Problem description: Every line from the first in the listing below to the line containing "image of stomach" is to be repeated exactly, and no line past it.

**** Exercise data

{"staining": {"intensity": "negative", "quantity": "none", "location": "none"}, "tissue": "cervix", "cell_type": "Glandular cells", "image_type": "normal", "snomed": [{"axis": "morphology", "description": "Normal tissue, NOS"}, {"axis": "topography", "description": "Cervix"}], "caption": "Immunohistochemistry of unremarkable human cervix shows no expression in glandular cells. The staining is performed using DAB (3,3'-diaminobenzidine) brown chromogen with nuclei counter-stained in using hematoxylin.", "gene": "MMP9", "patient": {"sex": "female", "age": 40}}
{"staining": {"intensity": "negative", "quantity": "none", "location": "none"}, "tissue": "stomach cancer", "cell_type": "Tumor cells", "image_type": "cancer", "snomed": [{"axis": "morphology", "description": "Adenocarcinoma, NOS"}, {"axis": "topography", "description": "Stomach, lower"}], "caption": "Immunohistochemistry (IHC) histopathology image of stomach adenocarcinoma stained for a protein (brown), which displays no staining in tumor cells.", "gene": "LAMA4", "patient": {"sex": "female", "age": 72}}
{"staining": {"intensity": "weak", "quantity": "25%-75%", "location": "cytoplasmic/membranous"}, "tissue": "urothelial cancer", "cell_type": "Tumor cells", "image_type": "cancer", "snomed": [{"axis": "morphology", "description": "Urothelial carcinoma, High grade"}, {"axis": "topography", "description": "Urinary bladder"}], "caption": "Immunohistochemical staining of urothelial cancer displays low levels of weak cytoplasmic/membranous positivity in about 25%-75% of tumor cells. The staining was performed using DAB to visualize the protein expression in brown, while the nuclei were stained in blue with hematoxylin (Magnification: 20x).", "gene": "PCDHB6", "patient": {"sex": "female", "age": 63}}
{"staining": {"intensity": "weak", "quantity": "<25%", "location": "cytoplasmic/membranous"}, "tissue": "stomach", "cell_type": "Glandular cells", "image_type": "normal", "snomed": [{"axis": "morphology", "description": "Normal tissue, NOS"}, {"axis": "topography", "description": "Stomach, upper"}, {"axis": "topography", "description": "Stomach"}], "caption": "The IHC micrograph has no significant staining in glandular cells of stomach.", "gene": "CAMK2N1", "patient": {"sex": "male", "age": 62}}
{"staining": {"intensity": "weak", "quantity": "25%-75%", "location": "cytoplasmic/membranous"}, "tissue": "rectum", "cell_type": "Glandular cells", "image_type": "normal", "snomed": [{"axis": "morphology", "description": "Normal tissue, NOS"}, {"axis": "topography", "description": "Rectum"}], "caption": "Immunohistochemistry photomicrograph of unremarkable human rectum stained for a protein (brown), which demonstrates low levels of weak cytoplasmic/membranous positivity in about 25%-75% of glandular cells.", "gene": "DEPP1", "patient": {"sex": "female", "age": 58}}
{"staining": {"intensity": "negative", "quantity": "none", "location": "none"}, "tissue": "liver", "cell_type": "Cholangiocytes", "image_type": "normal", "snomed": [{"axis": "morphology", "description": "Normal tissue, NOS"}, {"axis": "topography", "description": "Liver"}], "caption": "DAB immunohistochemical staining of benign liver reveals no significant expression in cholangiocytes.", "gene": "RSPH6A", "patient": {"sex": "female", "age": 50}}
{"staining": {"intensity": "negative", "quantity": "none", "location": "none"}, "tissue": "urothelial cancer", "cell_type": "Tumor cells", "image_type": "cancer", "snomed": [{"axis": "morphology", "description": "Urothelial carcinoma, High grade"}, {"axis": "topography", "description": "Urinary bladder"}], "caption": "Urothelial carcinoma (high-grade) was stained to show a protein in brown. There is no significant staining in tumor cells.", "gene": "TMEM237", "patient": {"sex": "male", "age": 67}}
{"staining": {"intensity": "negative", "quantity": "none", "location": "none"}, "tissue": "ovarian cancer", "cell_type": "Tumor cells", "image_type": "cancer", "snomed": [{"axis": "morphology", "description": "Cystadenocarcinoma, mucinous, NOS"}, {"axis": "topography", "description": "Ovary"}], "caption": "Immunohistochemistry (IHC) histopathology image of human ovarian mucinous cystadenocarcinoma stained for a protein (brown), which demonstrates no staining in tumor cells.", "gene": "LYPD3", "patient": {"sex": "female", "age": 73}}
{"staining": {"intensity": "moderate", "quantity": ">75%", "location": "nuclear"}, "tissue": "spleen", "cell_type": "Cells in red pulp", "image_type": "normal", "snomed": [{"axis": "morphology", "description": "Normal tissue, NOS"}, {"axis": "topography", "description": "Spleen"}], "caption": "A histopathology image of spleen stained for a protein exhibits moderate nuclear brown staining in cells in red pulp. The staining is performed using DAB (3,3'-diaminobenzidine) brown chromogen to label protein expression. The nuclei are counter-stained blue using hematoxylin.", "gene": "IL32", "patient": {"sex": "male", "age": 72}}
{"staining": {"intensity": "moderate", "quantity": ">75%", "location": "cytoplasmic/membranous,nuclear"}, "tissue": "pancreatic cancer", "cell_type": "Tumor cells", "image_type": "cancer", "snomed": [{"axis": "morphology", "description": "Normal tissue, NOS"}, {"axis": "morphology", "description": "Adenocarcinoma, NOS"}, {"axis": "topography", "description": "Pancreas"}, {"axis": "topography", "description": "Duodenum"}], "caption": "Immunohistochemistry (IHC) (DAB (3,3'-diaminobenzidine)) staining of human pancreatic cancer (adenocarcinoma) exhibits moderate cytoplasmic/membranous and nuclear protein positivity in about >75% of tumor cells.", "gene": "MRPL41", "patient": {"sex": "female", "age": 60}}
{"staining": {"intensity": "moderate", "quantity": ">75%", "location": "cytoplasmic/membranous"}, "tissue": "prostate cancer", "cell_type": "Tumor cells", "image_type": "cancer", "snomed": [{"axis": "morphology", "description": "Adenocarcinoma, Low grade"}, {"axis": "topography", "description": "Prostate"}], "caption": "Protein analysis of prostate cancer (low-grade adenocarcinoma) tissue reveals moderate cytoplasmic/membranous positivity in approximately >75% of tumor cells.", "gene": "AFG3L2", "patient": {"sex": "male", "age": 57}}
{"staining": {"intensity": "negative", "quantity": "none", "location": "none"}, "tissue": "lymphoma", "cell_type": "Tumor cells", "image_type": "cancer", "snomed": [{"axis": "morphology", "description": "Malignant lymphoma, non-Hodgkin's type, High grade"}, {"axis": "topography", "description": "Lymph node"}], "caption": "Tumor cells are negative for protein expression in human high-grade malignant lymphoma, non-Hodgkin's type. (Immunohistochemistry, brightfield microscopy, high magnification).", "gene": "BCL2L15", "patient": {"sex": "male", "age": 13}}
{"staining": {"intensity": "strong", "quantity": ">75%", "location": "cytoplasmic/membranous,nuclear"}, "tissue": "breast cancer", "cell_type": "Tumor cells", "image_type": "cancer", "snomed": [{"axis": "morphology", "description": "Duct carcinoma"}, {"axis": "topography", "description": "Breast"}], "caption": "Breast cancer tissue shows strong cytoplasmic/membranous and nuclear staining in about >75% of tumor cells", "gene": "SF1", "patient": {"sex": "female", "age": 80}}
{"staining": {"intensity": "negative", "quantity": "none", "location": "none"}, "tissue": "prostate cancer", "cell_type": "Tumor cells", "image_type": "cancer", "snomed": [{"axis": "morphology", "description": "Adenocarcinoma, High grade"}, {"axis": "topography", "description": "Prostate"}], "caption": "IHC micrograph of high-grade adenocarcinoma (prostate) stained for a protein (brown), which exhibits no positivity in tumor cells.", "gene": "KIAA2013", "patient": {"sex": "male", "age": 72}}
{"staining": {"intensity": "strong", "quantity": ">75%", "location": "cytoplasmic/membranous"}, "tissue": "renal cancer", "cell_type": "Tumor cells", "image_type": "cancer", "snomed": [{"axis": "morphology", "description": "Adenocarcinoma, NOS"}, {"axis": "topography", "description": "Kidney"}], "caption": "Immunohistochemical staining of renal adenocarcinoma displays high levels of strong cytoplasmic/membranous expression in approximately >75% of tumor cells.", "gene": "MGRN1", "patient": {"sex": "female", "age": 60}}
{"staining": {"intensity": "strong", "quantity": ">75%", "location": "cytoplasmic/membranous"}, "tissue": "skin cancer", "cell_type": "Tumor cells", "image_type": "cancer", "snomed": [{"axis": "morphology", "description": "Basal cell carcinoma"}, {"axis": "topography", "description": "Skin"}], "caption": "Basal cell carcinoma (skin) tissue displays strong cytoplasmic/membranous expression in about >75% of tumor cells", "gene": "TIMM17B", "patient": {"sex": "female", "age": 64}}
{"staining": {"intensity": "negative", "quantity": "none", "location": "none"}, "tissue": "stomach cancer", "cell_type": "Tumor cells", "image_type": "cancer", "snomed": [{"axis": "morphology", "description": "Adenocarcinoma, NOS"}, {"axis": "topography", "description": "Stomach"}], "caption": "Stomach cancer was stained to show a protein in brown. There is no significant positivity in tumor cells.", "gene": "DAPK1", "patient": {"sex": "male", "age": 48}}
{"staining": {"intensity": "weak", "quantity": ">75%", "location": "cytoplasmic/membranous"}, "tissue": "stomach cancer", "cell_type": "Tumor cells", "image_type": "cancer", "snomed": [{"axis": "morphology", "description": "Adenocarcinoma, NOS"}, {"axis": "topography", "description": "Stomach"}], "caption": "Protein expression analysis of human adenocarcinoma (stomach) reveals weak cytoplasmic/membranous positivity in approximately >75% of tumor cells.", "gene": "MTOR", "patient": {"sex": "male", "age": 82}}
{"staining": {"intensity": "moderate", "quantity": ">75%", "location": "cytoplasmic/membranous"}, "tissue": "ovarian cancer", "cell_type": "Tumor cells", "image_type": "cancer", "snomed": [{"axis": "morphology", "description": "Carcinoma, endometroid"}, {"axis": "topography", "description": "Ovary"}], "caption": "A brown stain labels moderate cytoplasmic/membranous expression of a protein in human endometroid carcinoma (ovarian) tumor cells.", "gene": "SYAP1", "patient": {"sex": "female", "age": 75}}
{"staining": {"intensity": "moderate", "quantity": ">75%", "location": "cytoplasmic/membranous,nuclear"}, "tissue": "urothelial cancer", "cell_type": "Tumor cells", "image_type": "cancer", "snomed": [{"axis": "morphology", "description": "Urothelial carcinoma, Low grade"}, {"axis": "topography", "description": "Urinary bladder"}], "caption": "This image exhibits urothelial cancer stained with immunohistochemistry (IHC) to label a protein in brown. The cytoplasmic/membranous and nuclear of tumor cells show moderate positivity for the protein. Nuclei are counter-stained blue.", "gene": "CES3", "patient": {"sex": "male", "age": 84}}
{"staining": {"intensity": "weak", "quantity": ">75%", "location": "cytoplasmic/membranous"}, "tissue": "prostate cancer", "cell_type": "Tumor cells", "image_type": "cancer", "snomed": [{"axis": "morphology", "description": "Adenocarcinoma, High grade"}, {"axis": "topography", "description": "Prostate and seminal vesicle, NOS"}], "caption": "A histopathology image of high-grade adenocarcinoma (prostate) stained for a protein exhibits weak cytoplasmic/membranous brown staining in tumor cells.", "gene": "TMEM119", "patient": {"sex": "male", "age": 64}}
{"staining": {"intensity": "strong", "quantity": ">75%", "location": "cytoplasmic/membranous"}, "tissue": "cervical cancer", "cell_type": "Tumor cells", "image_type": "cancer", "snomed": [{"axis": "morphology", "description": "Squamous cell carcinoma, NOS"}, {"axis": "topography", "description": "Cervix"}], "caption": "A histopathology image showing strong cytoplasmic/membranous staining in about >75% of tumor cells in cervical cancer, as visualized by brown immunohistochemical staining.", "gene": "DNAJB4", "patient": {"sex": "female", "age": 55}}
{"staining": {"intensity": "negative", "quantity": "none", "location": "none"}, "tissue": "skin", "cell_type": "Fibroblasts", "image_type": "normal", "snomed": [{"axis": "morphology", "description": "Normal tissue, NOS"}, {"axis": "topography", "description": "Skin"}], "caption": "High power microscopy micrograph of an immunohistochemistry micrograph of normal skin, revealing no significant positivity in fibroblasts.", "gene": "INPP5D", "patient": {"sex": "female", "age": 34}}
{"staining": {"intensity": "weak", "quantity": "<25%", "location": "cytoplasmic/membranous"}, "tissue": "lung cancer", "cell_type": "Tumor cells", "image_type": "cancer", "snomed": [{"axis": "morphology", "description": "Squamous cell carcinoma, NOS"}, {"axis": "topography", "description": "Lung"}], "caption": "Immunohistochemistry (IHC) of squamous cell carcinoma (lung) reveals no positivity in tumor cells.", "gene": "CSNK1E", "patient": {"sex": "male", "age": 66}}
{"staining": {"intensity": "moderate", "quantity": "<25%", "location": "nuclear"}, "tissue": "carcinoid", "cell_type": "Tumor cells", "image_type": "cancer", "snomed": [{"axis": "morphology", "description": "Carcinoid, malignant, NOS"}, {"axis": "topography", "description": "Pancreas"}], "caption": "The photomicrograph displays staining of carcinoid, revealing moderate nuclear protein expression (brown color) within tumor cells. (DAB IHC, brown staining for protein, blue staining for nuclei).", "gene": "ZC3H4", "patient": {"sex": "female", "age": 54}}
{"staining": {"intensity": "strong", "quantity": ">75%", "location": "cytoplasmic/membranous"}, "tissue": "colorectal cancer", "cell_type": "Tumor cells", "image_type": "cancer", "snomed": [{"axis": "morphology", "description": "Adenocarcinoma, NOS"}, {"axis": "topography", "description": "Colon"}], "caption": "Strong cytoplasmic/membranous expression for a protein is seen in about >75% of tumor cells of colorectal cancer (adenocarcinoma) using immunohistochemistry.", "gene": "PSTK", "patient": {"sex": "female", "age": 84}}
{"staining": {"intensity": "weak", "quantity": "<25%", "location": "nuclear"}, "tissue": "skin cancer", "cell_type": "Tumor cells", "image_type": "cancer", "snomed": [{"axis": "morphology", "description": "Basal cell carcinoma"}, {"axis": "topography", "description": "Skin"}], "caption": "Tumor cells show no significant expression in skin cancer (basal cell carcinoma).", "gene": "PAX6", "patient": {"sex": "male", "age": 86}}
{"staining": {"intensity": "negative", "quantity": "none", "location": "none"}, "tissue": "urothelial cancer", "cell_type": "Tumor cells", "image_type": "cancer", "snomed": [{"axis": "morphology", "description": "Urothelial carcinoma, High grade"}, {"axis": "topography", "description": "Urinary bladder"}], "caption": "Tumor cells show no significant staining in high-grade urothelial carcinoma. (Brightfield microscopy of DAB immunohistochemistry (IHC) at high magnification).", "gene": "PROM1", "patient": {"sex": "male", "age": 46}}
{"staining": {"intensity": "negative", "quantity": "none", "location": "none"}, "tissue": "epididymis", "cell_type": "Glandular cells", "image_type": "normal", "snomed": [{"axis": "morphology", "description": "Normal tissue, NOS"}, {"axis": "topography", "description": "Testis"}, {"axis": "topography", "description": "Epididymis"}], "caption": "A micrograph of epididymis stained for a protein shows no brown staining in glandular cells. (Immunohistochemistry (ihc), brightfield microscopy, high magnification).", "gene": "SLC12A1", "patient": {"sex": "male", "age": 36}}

********

Response:
{"staining": {"intensity": "negative", "quantity": "none", "location": "none"}, "tissue": "cervix", "cell_type": "Glandular cells", "image_type": "normal", "snomed": [{"axis": "morphology", "description": "Normal tissue, NOS"}, {"axis": "topography", "description": "Cervix"}], "caption": "Immunohistochemistry of unremarkable human cervix shows no expression in glandular cells. The staining is performed using DAB (3,3'-diaminobenzidine) brown chromogen with nuclei counter-stained in using hematoxylin.", "gene": "MMP9", "patient": {"sex": "female", "age": 40}}
{"staining": {"intensity": "negative", "quantity": "none", "location": "none"}, "tissue": "stomach cancer", "cell_type": "Tumor cells", "image_type": "cancer", "snomed": [{"axis": "morphology", "description": "Adenocarcinoma, NOS"}, {"axis": "topography", "description": "Stomach, lower"}], "caption": "Immunohistochemistry (IHC) histopathology image of stomach adenocarcinoma stained for a protein (brown), which displays no staining in tumor cells.", "gene": "LAMA4", "patient": {"sex": "female", "age": 72}}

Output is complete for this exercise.